Member of the Council of Representatives
- In office 2010–2018
- Monarch: Hamad bin Isa Al Khalifa
- Prime Minister: Khalifa bin Salman Al Khalifa
- Constituency: 3rd constituency (Southern Governorate, 10th constituency (Southern Governorate

Speaker of the Council of Representatives of Bahrain
- In office 14 December 2014 – 13 December 2018
- Monarch: Hamad bin Isa Al Khalifa
- Preceded by: Khalifa Al Dhahrani
- Succeeded by: Fawzia Zainal

Personal details
- Born: Ahmed Ibrahim Rashid Al Mulla 1962 (age 63–64) Muharraq, Bahrain
- Alma mater: United Arab Emirates University, American University Washington College of Law

= Ahmed Al Mulla =

Bahraini politician

Ahmed Ibrahim Rashid Al Mulla (أحمد إبراهيم راشد الملا) is a Bahraini soldier, lawyer, and politician. He served as the Speaker of the Council of Representatives from 2014 to 2018.

==Biography==
Al Mulla was born in Muharraq in 1962. He earned a Bachelor of Laws from the United Arab Emirates University in 1984 and a Master of Laws in International Law from American University’s Washington College of Law in 1995.

He worked as a legal officer in the General Command of the Bahrain Defence Force from 1985 to 1987, then spent time as a prosecutor and judge in military courts from 1995 to 1998. From 1998 to 2001, he was delegated as a legal advisor to the Ministry of Foreign Affairs. From 2001 to 2005, he served as Chief Military Prosecutor before being promoted to Acting Director of the Military Judicial Directorate from 2005 to 2006. His last two judicial posts were as Head of Legal Affairs at the Ministry of Defense (thus President of the Supreme Military Court of Appeal) from 2006 to 2008 and Legal Advisor to the Ministry of Cabinet Affairs from 2008 to 2010.

==Parliament==
In the 2010 Bahraini general election, Al Mulla won in a runoff for the third constituency of the Southern Governorate with 71.99% of the vote (2,012 votes).
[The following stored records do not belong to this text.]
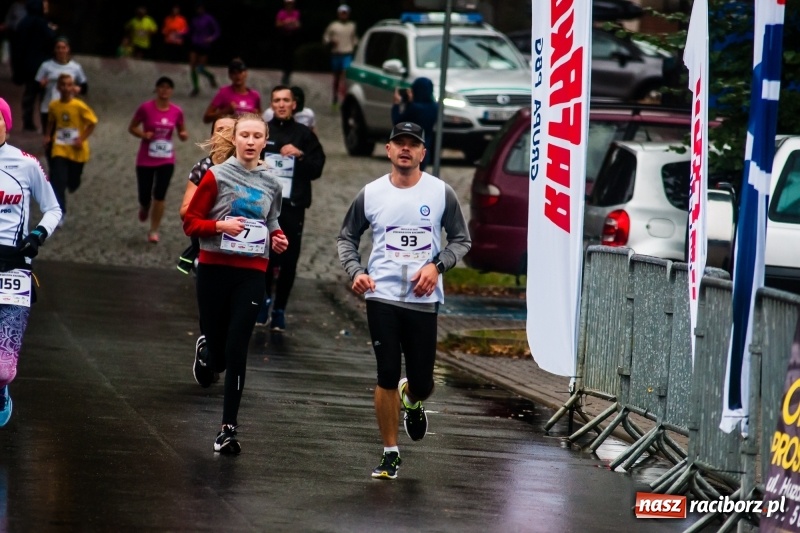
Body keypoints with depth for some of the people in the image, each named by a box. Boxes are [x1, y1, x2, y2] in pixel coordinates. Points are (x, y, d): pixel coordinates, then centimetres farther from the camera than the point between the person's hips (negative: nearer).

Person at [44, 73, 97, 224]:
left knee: (73, 182, 11)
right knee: (58, 181, -13)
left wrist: (82, 138, -14)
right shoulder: (54, 106, -4)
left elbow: (92, 122, -8)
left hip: (76, 150, -2)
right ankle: (60, 213, -10)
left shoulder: (79, 106, -16)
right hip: (59, 149, 2)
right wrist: (48, 135, 2)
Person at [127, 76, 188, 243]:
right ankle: (143, 209, 43)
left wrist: (183, 135, -12)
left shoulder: (177, 111, -2)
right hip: (145, 160, -1)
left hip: (166, 160, 1)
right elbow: (131, 127, -1)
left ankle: (154, 231, 1)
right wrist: (143, 134, -20)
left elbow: (182, 132, 11)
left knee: (159, 196, -9)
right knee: (145, 196, 5)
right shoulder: (146, 108, -10)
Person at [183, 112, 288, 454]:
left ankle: (228, 429, -3)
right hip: (214, 269, -2)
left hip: (251, 273, 2)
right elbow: (190, 222, -2)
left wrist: (277, 238, 3)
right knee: (219, 348, 4)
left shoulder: (271, 184, 8)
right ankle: (207, 359, 45)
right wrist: (220, 225, -19)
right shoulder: (217, 176, -4)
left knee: (236, 351, -7)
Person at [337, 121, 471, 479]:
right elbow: (346, 238, 14)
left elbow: (461, 239, 8)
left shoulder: (441, 193, 1)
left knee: (421, 385, 2)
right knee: (387, 379, -4)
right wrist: (355, 271, -3)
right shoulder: (371, 194, 4)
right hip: (382, 296, 0)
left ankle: (412, 400, 40)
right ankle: (390, 453, 7)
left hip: (423, 299, 0)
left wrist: (437, 266, -9)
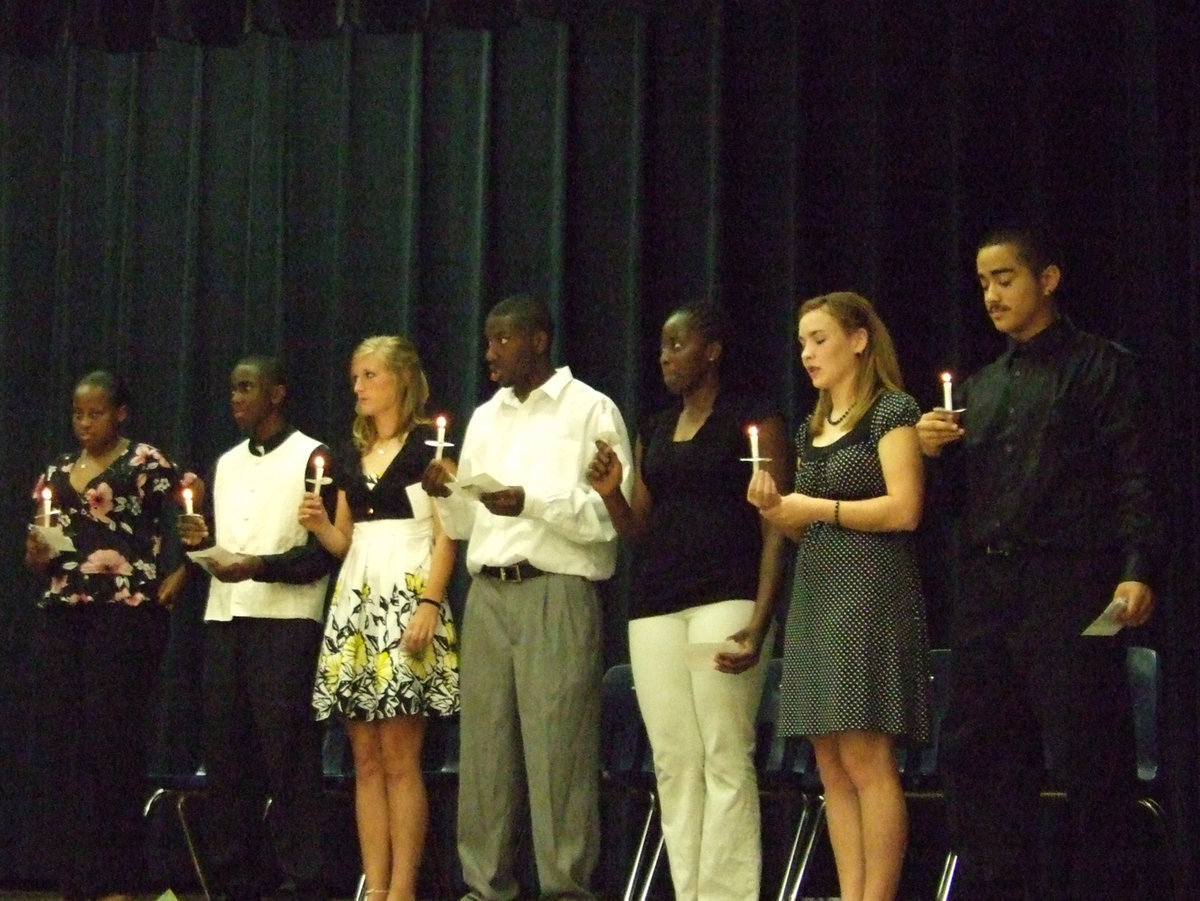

In the 2014 Bahraini general election, he won the tenth seat in the same Governorate with 80.27% of the vote (834 votes). In the internal elections afterward, he was voted Speaker of the Council.

==After politics==
Al Mulla was appointed in September 2019 by order of the King of Bahrain, Hamad bin Isa Al Khalifa, as Vice-President of the Constitutional Court with the rank of minister.